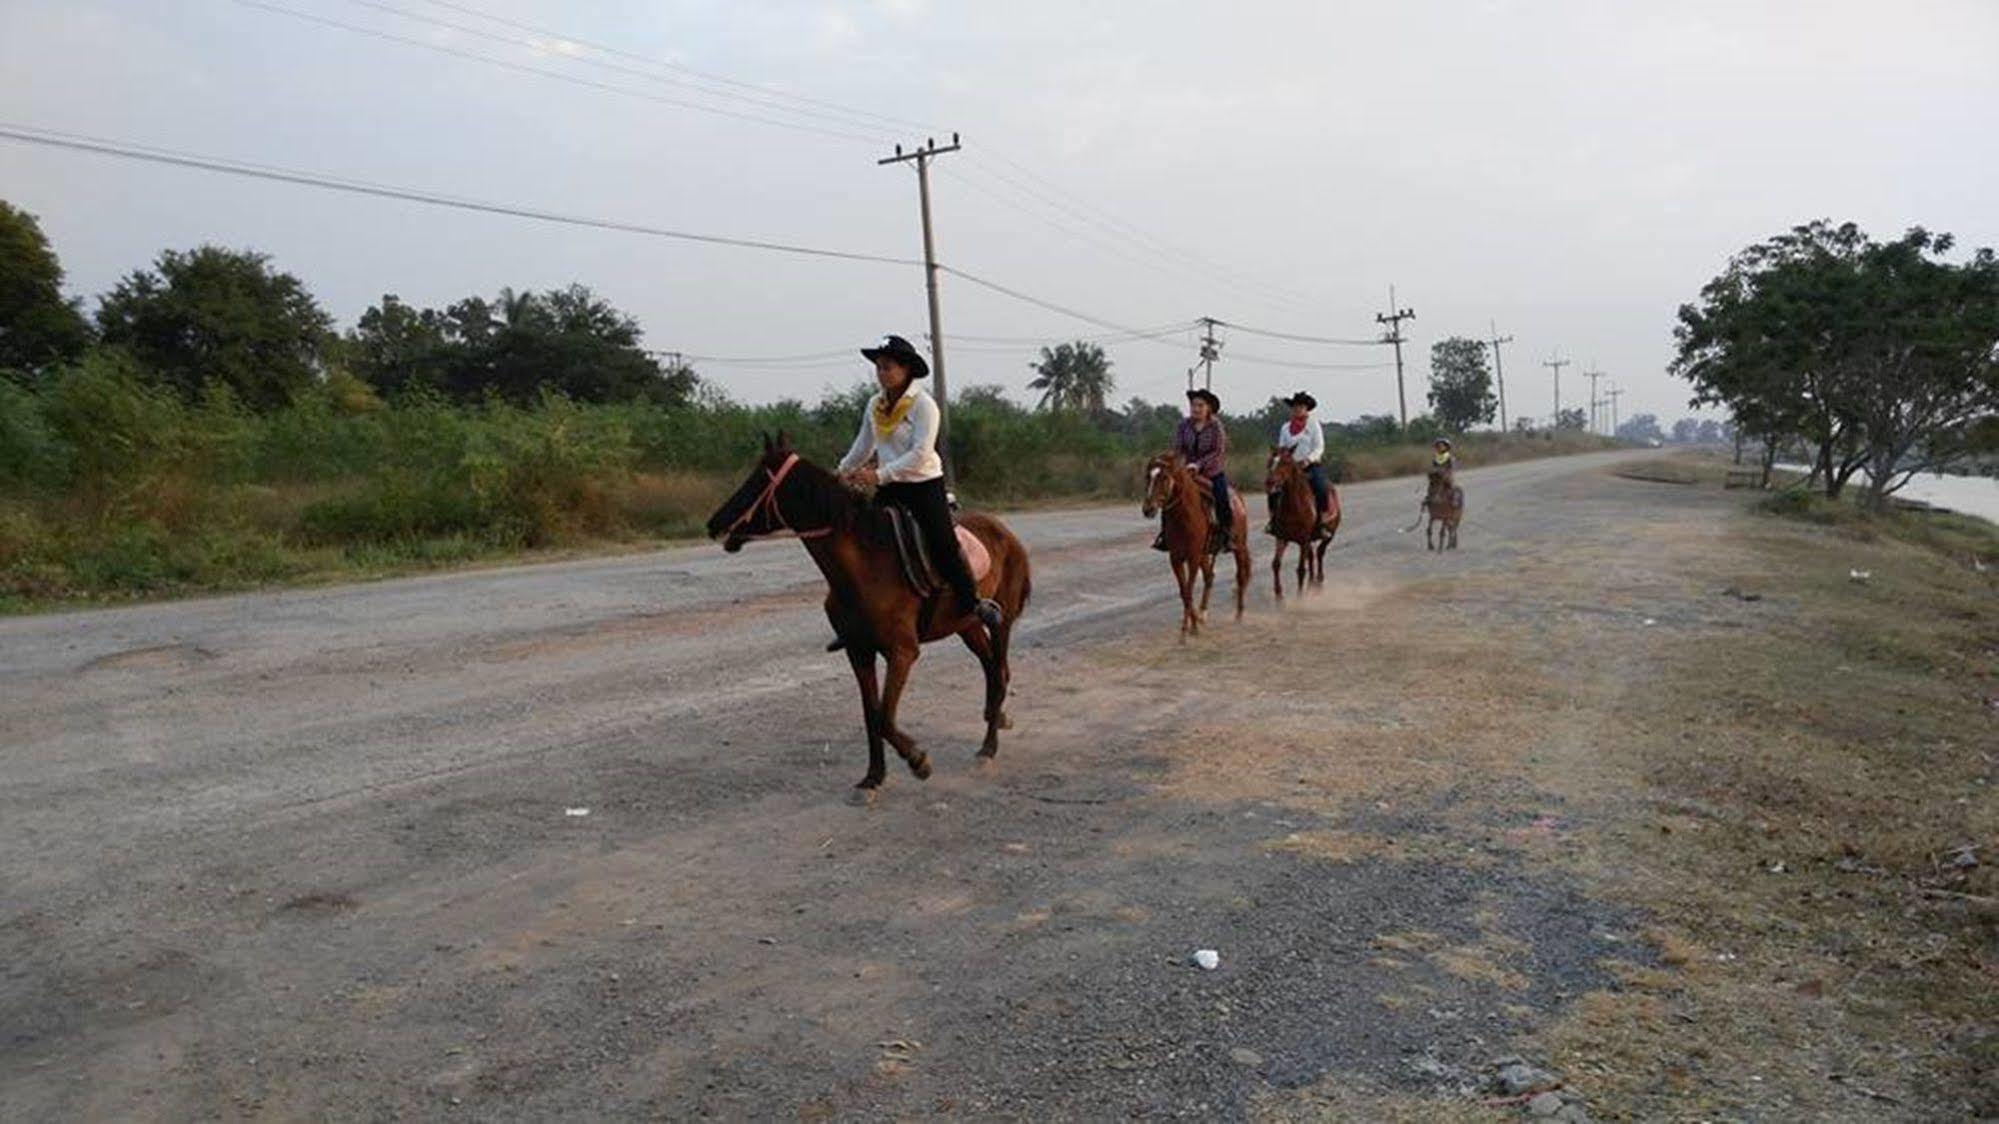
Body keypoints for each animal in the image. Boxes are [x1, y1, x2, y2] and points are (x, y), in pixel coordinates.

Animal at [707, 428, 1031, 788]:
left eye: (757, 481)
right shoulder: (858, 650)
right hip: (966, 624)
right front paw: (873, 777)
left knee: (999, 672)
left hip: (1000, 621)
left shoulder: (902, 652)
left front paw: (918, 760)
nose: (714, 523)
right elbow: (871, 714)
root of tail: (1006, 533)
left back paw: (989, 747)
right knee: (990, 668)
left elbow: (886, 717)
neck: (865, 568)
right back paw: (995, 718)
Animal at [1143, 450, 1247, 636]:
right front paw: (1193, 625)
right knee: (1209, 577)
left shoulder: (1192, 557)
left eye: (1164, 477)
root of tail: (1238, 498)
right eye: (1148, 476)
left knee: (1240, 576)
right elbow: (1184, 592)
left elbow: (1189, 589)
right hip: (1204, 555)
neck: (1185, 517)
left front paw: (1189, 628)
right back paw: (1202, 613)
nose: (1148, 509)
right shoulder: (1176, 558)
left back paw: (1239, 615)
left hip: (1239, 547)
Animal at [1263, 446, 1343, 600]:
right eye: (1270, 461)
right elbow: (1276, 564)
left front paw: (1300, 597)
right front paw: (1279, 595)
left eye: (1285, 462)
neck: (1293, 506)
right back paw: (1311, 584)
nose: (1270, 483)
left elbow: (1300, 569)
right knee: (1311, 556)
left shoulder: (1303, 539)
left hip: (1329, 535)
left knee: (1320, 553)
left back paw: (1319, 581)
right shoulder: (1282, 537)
--
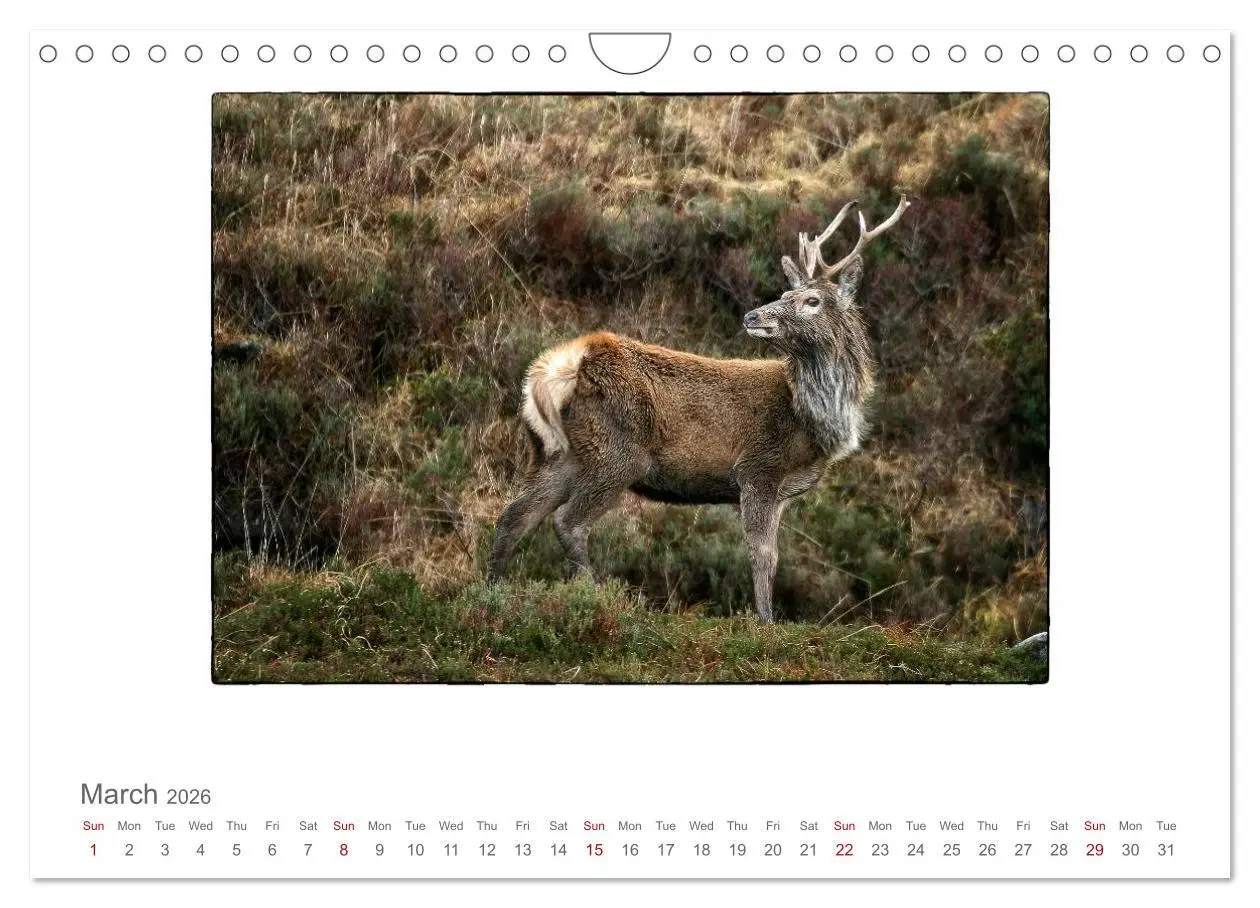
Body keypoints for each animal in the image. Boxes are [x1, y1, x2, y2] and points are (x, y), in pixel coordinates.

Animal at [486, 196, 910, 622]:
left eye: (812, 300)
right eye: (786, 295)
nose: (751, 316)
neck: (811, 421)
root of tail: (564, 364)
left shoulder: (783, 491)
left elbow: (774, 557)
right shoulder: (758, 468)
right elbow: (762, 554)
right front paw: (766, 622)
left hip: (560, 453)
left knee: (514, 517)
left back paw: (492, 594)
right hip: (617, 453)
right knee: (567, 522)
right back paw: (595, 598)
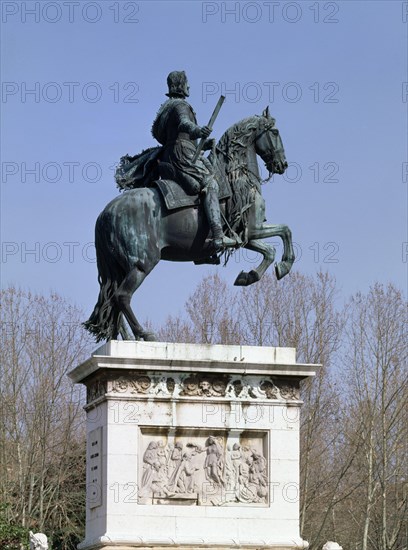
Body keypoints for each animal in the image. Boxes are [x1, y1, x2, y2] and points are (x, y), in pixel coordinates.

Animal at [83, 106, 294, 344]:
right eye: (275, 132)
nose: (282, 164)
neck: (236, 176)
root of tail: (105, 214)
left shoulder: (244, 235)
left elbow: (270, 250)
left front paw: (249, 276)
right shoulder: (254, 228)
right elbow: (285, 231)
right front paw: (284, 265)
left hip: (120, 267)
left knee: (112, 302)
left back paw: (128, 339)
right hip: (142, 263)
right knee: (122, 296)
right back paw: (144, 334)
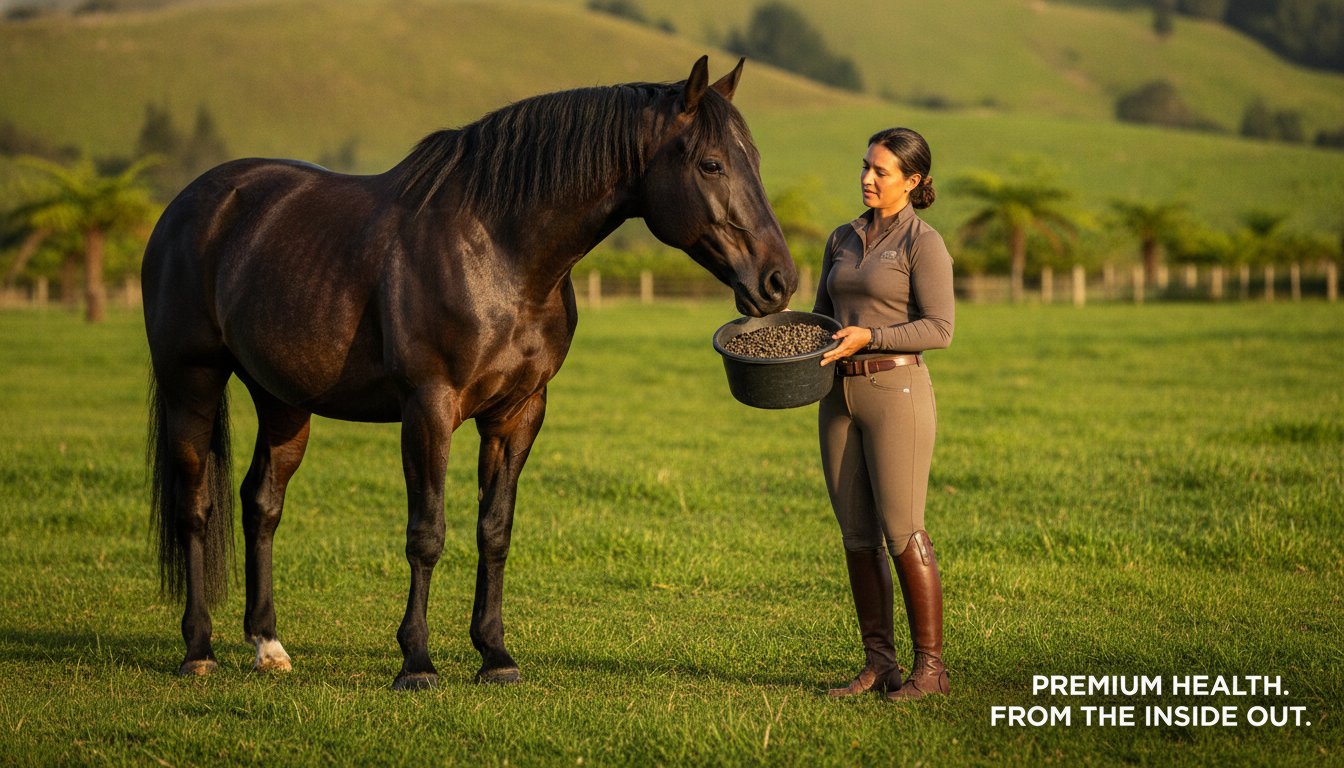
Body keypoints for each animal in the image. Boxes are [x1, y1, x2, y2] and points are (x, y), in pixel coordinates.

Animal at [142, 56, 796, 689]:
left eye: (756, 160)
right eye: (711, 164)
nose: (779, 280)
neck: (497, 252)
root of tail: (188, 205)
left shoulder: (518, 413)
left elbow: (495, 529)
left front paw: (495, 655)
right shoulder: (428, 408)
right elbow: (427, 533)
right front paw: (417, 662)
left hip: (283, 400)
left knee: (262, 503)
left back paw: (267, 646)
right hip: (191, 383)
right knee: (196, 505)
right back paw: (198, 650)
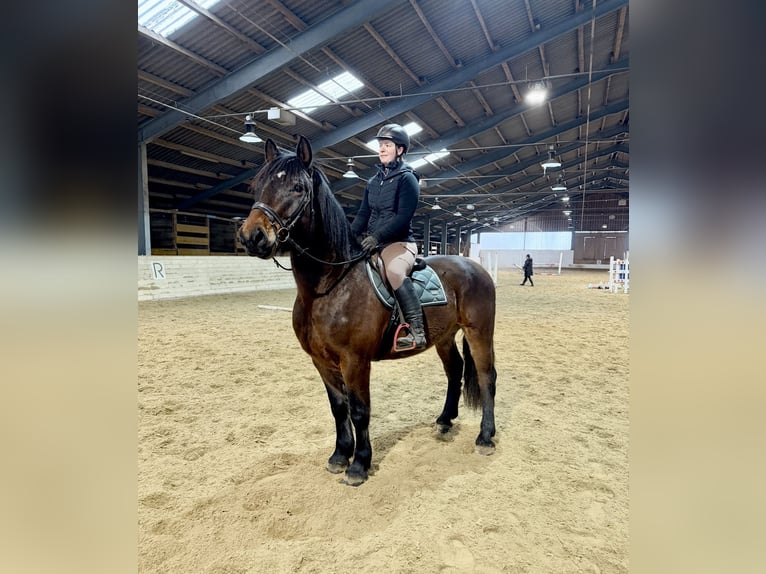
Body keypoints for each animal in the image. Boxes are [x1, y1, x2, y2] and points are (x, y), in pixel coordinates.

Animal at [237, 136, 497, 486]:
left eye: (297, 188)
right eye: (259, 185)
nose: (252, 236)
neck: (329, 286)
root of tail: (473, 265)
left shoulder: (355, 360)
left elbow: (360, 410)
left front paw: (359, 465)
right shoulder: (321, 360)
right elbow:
==
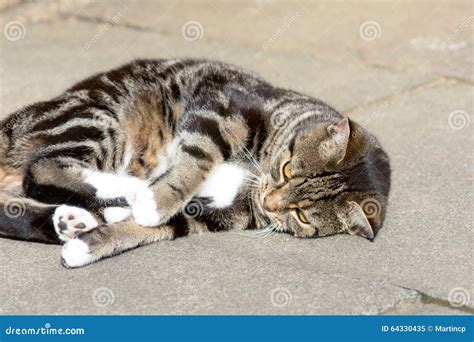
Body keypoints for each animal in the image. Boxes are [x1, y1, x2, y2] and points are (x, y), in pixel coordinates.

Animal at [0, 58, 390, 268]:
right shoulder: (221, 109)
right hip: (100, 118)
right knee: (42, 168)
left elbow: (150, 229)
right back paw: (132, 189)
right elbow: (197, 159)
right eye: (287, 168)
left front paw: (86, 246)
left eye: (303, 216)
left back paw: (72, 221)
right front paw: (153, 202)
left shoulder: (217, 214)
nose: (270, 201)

*EXERCISE DETAILS*.
Using the records above, select and copy every line that has the word "root".

*RESULT OF THIS TASK*.
root of tail: (1006, 533)
root of tail: (1238, 498)
root of tail: (564, 364)
root of tail: (105, 214)
root of tail: (188, 205)
root of tail: (473, 265)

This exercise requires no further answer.